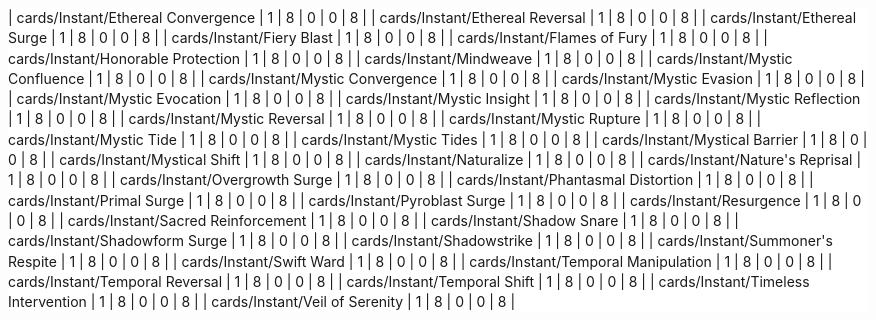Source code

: | cards/Instant/Ethereal Convergence | 1 | 8 | 0 | 0 | 8 |
| cards/Instant/Ethereal Reversal | 1 | 8 | 0 | 0 | 8 |
| cards/Instant/Ethereal Surge | 1 | 8 | 0 | 0 | 8 |
| cards/Instant/Fiery Blast | 1 | 8 | 0 | 0 | 8 |
| cards/Instant/Flames of Fury | 1 | 8 | 0 | 0 | 8 |
| cards/Instant/Honorable Protection | 1 | 8 | 0 | 0 | 8 |
| cards/Instant/Mindweave | 1 | 8 | 0 | 0 | 8 |
| cards/Instant/Mystic Confluence | 1 | 8 | 0 | 0 | 8 |
| cards/Instant/Mystic Convergence | 1 | 8 | 0 | 0 | 8 |
| cards/Instant/Mystic Evasion | 1 | 8 | 0 | 0 | 8 |
| cards/Instant/Mystic Evocation | 1 | 8 | 0 | 0 | 8 |
| cards/Instant/Mystic Insight | 1 | 8 | 0 | 0 | 8 |
| cards/Instant/Mystic Reflection | 1 | 8 | 0 | 0 | 8 |
| cards/Instant/Mystic Reversal | 1 | 8 | 0 | 0 | 8 |
| cards/Instant/Mystic Rupture | 1 | 8 | 0 | 0 | 8 |
| cards/Instant/Mystic Tide | 1 | 8 | 0 | 0 | 8 |
| cards/Instant/Mystic Tides | 1 | 8 | 0 | 0 | 8 |
| cards/Instant/Mystical Barrier | 1 | 8 | 0 | 0 | 8 |
| cards/Instant/Mystical Shift | 1 | 8 | 0 | 0 | 8 |
| cards/Instant/Naturalize | 1 | 8 | 0 | 0 | 8 |
| cards/Instant/Nature's Reprisal | 1 | 8 | 0 | 0 | 8 |
| cards/Instant/Overgrowth Surge | 1 | 8 | 0 | 0 | 8 |
| cards/Instant/Phantasmal Distortion | 1 | 8 | 0 | 0 | 8 |
| cards/Instant/Primal Surge | 1 | 8 | 0 | 0 | 8 |
| cards/Instant/Pyroblast Surge | 1 | 8 | 0 | 0 | 8 |
| cards/Instant/Resurgence | 1 | 8 | 0 | 0 | 8 |
| cards/Instant/Sacred Reinforcement | 1 | 8 | 0 | 0 | 8 |
| cards/Instant/Shadow Snare | 1 | 8 | 0 | 0 | 8 |
| cards/Instant/Shadowform Surge | 1 | 8 | 0 | 0 | 8 |
| cards/Instant/Shadowstrike | 1 | 8 | 0 | 0 | 8 |
| cards/Instant/Summoner's Respite | 1 | 8 | 0 | 0 | 8 |
| cards/Instant/Swift Ward | 1 | 8 | 0 | 0 | 8 |
| cards/Instant/Temporal Manipulation | 1 | 8 | 0 | 0 | 8 |
| cards/Instant/Temporal Reversal | 1 | 8 | 0 | 0 | 8 |
| cards/Instant/Temporal Shift | 1 | 8 | 0 | 0 | 8 |
| cards/Instant/Timeless Intervention | 1 | 8 | 0 | 0 | 8 |
| cards/Instant/Veil of Serenity | 1 | 8 | 0 | 0 | 8 |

ABOUT THIS TASK:
Above is a listing with pictures. Write it out exactly without them.

REPLY:
Source code

: | cards/Instant/Ethereal Convergence | 1 | 8 | 0 | 0 | 8 |
| cards/Instant/Ethereal Reversal | 1 | 8 | 0 | 0 | 8 |
| cards/Instant/Ethereal Surge | 1 | 8 | 0 | 0 | 8 |
| cards/Instant/Fiery Blast | 1 | 8 | 0 | 0 | 8 |
| cards/Instant/Flames of Fury | 1 | 8 | 0 | 0 | 8 |
| cards/Instant/Honorable Protection | 1 | 8 | 0 | 0 | 8 |
| cards/Instant/Mindweave | 1 | 8 | 0 | 0 | 8 |
| cards/Instant/Mystic Confluence | 1 | 8 | 0 | 0 | 8 |
| cards/Instant/Mystic Convergence | 1 | 8 | 0 | 0 | 8 |
| cards/Instant/Mystic Evasion | 1 | 8 | 0 | 0 | 8 |
| cards/Instant/Mystic Evocation | 1 | 8 | 0 | 0 | 8 |
| cards/Instant/Mystic Insight | 1 | 8 | 0 | 0 | 8 |
| cards/Instant/Mystic Reflection | 1 | 8 | 0 | 0 | 8 |
| cards/Instant/Mystic Reversal | 1 | 8 | 0 | 0 | 8 |
| cards/Instant/Mystic Rupture | 1 | 8 | 0 | 0 | 8 |
| cards/Instant/Mystic Tide | 1 | 8 | 0 | 0 | 8 |
| cards/Instant/Mystic Tides | 1 | 8 | 0 | 0 | 8 |
| cards/Instant/Mystical Barrier | 1 | 8 | 0 | 0 | 8 |
| cards/Instant/Mystical Shift | 1 | 8 | 0 | 0 | 8 |
| cards/Instant/Naturalize | 1 | 8 | 0 | 0 | 8 |
| cards/Instant/Nature's Reprisal | 1 | 8 | 0 | 0 | 8 |
| cards/Instant/Overgrowth Surge | 1 | 8 | 0 | 0 | 8 |
| cards/Instant/Phantasmal Distortion | 1 | 8 | 0 | 0 | 8 |
| cards/Instant/Primal Surge | 1 | 8 | 0 | 0 | 8 |
| cards/Instant/Pyroblast Surge | 1 | 8 | 0 | 0 | 8 |
| cards/Instant/Resurgence | 1 | 8 | 0 | 0 | 8 |
| cards/Instant/Sacred Reinforcement | 1 | 8 | 0 | 0 | 8 |
| cards/Instant/Shadow Snare | 1 | 8 | 0 | 0 | 8 |
| cards/Instant/Shadowform Surge | 1 | 8 | 0 | 0 | 8 |
| cards/Instant/Shadowstrike | 1 | 8 | 0 | 0 | 8 |
| cards/Instant/Summoner's Respite | 1 | 8 | 0 | 0 | 8 |
| cards/Instant/Swift Ward | 1 | 8 | 0 | 0 | 8 |
| cards/Instant/Temporal Manipulation | 1 | 8 | 0 | 0 | 8 |
| cards/Instant/Temporal Reversal | 1 | 8 | 0 | 0 | 8 |
| cards/Instant/Temporal Shift | 1 | 8 | 0 | 0 | 8 |
| cards/Instant/Timeless Intervention | 1 | 8 | 0 | 0 | 8 |
| cards/Instant/Veil of Serenity | 1 | 8 | 0 | 0 | 8 |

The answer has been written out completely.